Start of MATERIAL FOR THIS EXERCISE

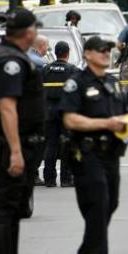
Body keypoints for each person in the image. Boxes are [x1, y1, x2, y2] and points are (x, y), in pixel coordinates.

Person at [59, 36, 128, 254]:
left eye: (108, 51)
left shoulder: (114, 83)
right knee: (98, 206)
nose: (106, 54)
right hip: (87, 154)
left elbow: (126, 112)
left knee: (110, 205)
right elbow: (70, 119)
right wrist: (106, 124)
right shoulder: (77, 82)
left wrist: (126, 124)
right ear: (88, 54)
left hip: (112, 154)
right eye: (101, 50)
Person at [0, 8, 45, 254]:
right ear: (28, 33)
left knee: (13, 208)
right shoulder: (11, 61)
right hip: (13, 143)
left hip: (12, 141)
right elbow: (7, 107)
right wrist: (16, 151)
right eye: (35, 29)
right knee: (6, 208)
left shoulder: (2, 54)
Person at [41, 41, 80, 187]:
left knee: (50, 144)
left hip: (49, 111)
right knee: (67, 144)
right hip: (66, 112)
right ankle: (66, 179)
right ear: (68, 53)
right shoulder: (72, 70)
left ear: (56, 53)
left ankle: (49, 179)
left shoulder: (46, 69)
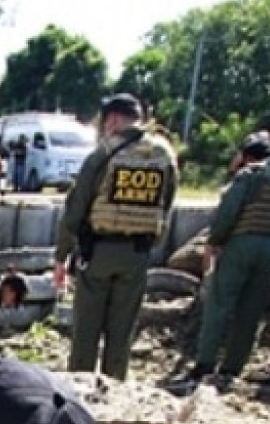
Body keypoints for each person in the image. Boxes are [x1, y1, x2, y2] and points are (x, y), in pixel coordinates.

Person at [53, 93, 179, 380]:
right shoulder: (164, 155)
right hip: (137, 255)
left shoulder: (103, 154)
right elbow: (167, 206)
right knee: (121, 335)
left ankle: (80, 398)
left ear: (112, 120)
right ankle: (114, 393)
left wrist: (62, 257)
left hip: (98, 254)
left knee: (86, 333)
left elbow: (75, 210)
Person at [175, 132, 270, 393]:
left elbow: (228, 213)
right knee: (251, 311)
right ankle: (232, 368)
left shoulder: (248, 176)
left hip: (241, 245)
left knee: (219, 304)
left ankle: (205, 364)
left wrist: (215, 241)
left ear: (246, 156)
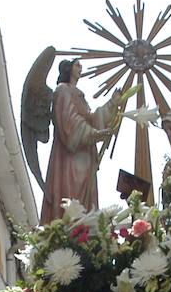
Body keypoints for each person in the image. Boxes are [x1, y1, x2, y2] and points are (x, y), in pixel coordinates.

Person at [40, 59, 121, 223]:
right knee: (70, 199)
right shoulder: (62, 91)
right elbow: (68, 121)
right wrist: (93, 134)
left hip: (85, 157)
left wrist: (112, 103)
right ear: (68, 69)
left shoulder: (79, 96)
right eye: (77, 65)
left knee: (85, 206)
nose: (81, 68)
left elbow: (91, 119)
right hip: (70, 158)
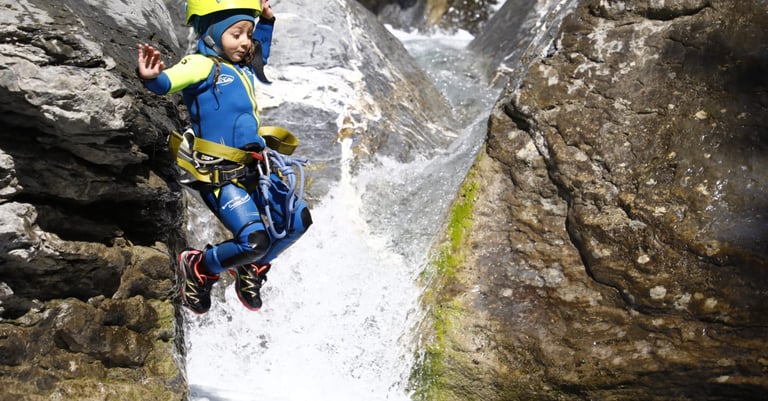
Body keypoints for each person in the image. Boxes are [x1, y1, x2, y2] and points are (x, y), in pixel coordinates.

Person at [137, 0, 312, 314]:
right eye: (236, 34)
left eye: (248, 32)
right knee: (254, 242)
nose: (245, 41)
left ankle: (252, 268)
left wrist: (267, 22)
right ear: (211, 35)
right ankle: (201, 267)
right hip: (221, 175)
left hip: (257, 171)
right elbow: (169, 81)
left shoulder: (242, 66)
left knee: (299, 221)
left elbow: (263, 54)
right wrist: (153, 77)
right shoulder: (202, 65)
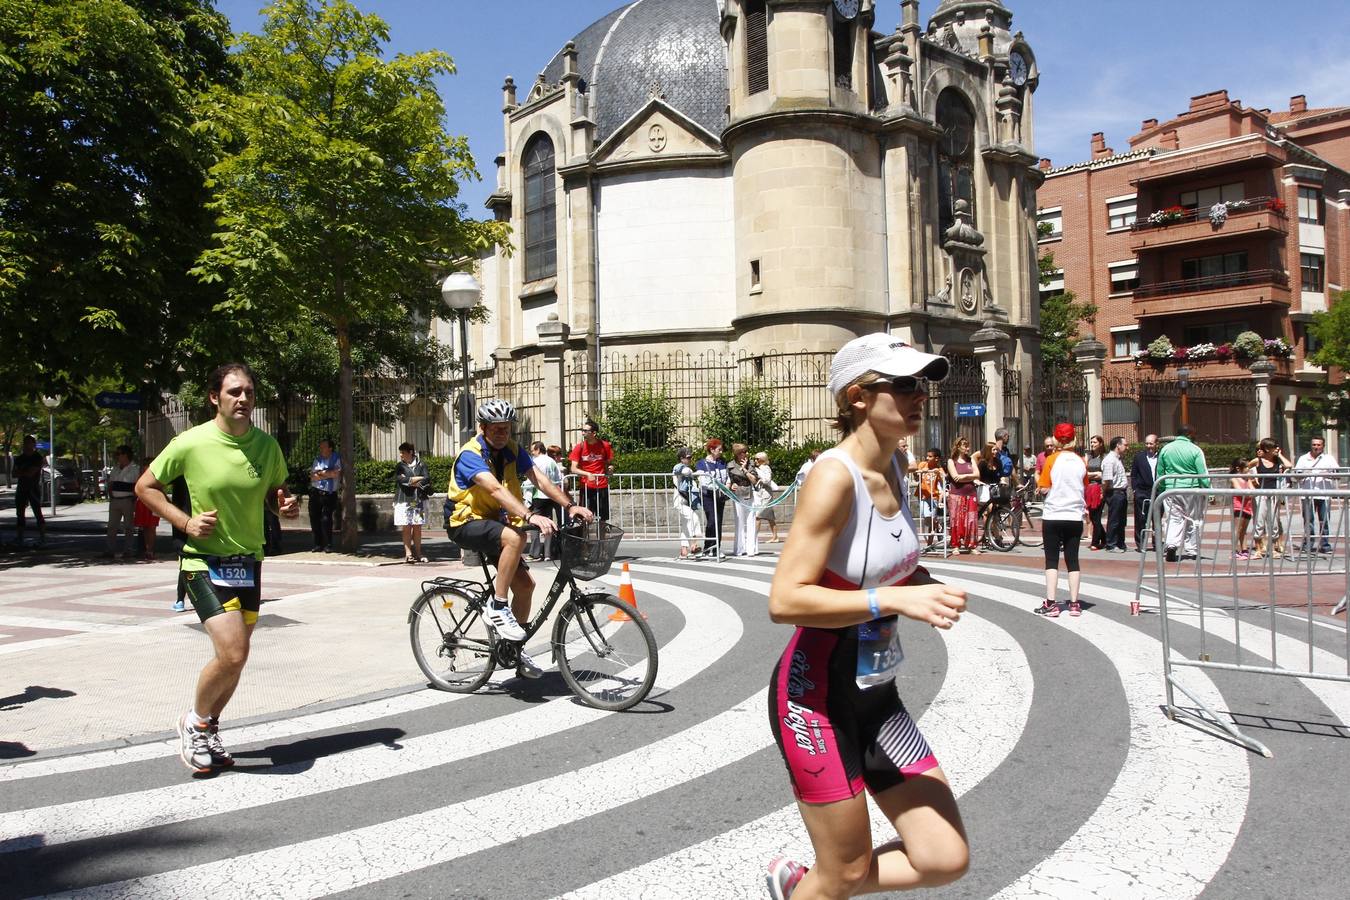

End of MATERIAL FOR THIS EXERCISE

▶ _REQUIREMENT_
Exactly as written, return every line of the listing, but not the pictures.

▶ _ANSWER TO THE EXERCISE_
Body keypoints for each person in the image. Boxes are [x1, y1, x2, y2] and points are (x, y), in pixel coordinates.

Person at [59, 36, 128, 254]:
left eye: (108, 51)
left shoulder: (114, 83)
right knee: (98, 206)
nose: (106, 54)
right hip: (87, 154)
left elbow: (126, 112)
left knee: (110, 205)
right elbow: (70, 119)
right wrist: (106, 124)
right shoulder: (77, 82)
left wrist: (126, 124)
right ear: (88, 54)
left hip: (112, 154)
right eye: (101, 50)
Person at [0, 8, 45, 254]:
right ear: (28, 33)
left knee: (13, 208)
right shoulder: (11, 61)
right hip: (13, 143)
left hip: (12, 141)
right elbow: (7, 107)
right wrist: (16, 151)
right eye: (35, 29)
right knee: (6, 208)
left shoulder: (2, 54)
Person at [41, 41, 80, 187]:
left knee: (50, 144)
left hip: (49, 111)
right knee: (67, 144)
right hip: (66, 112)
right ankle: (66, 179)
right ear: (68, 53)
right shoulder: (72, 70)
left ear: (56, 53)
left ankle: (49, 179)
left shoulder: (46, 69)
Body keypoints for each person in the image. Boxes are [x1, y1, x2, y2] and points are (x, y), in pixel coordinates.

Person at [53, 93, 179, 380]:
right shoulder: (164, 155)
right hip: (137, 255)
left shoulder: (103, 154)
right elbow: (167, 206)
right knee: (121, 335)
left ankle: (80, 398)
left ear: (112, 120)
right ankle: (114, 393)
left wrist: (62, 257)
left hip: (98, 254)
left knee: (86, 333)
left elbow: (75, 210)
Person at [175, 132, 270, 393]:
left elbow: (228, 213)
right knee: (251, 311)
right ankle: (232, 368)
left shoulder: (248, 176)
left hip: (241, 245)
left knee: (219, 304)
left ankle: (205, 364)
left wrist: (215, 241)
left ear: (246, 156)
Body keypoints for each person in the image. Boxes are [x1, y1, x2, y2] and points are (x, y), in pixel coordinates.

Person at [40, 59, 121, 223]:
right knee: (70, 199)
right shoulder: (62, 91)
right elbow: (68, 121)
right wrist: (93, 134)
left hip: (85, 157)
left wrist: (112, 103)
right ear: (68, 69)
left shoulder: (79, 96)
right eye: (77, 65)
left knee: (85, 206)
nose: (81, 68)
left elbow: (91, 119)
right hip: (70, 158)
Body keypoints for each person in the image. Boxes are [x1, y1, x2, y2] and points are (x, y), in pixel coordinates.

Person at [137, 0, 312, 314]:
right eye: (236, 34)
left eye: (248, 32)
right knee: (254, 242)
nose: (245, 41)
left ankle: (252, 268)
left wrist: (267, 22)
right ear: (211, 35)
right ankle: (201, 267)
right hip: (221, 175)
left hip: (257, 171)
right elbow: (169, 81)
left shoulder: (242, 66)
left knee: (299, 221)
left elbow: (263, 54)
right wrist: (153, 77)
right shoulder: (202, 65)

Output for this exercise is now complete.